Yerel mahkeme, isteği hüküm altına almıştır.

Hüküm süresi içinde davalı avukatı tarafından temyiz edilmiş olmakla, dava dosyası için Tetkik Hakimi K. K. tarafından düzenlenen rapor dinlendikten sonra dosya incelendi, gereği konuşulup düşünüldü.

Karar: Davacı Ocak 2004 - 9.11.2007 arası son net 840.00 TL ücretle günde 12 saat çalıştığını, davacının iş akdinin 09/11/2007 tarihinde işveren tarafından haksız olarak feshedilmesi nedeni ile kıdem ve ihbar tazminatı ile diğer işçilik alacakları isteğinde bulunmuştur.

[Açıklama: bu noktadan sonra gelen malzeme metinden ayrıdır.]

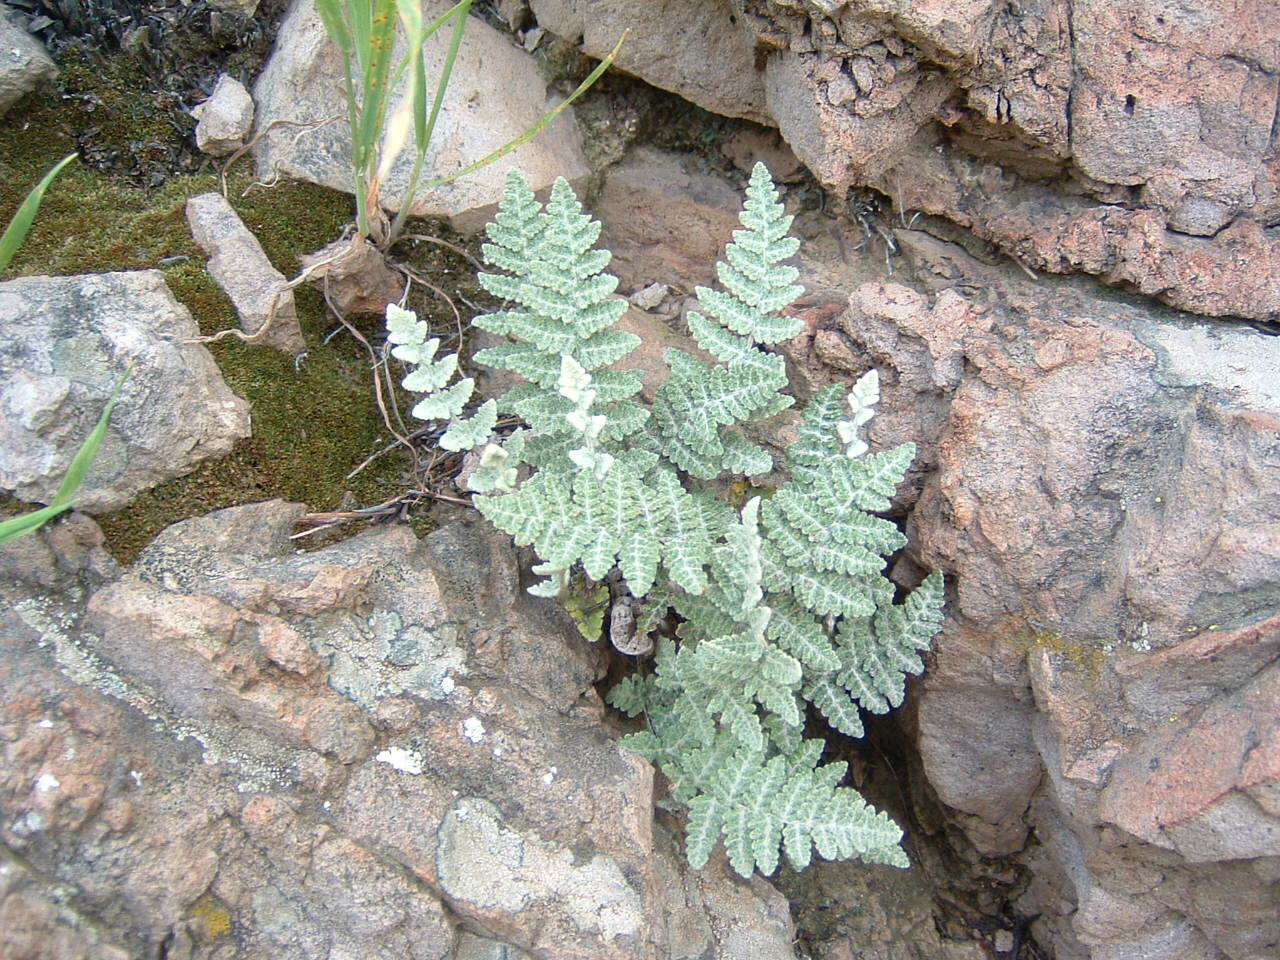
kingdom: Plantae
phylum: Tracheophyta
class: Polypodiopsida
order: Polypodiales
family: Pteridaceae
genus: Myriopteris
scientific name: Myriopteris newberryi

Davalı, davacının 09-12-13/11/2007 tarihlerinde izinsiz olarak işe gelmediğini bu nedenle de 4857 Sayılı İş Yasasının 25/II-g maddesinde iş akdinin feshedildiğini, fazla çalışma yapmadığını, yapmışsa fazla mesailerinin ödendiğini, son ücretinin net 419.00 TL. brüt 585.00 TL olduğunu, belirterek davanın reddini savunmuştur.

Mahkemece, davanın kısmen kabulüne karar verilmiştir.

Karar davalı vekili tarafından süresi içinde temyiz edilmiştir.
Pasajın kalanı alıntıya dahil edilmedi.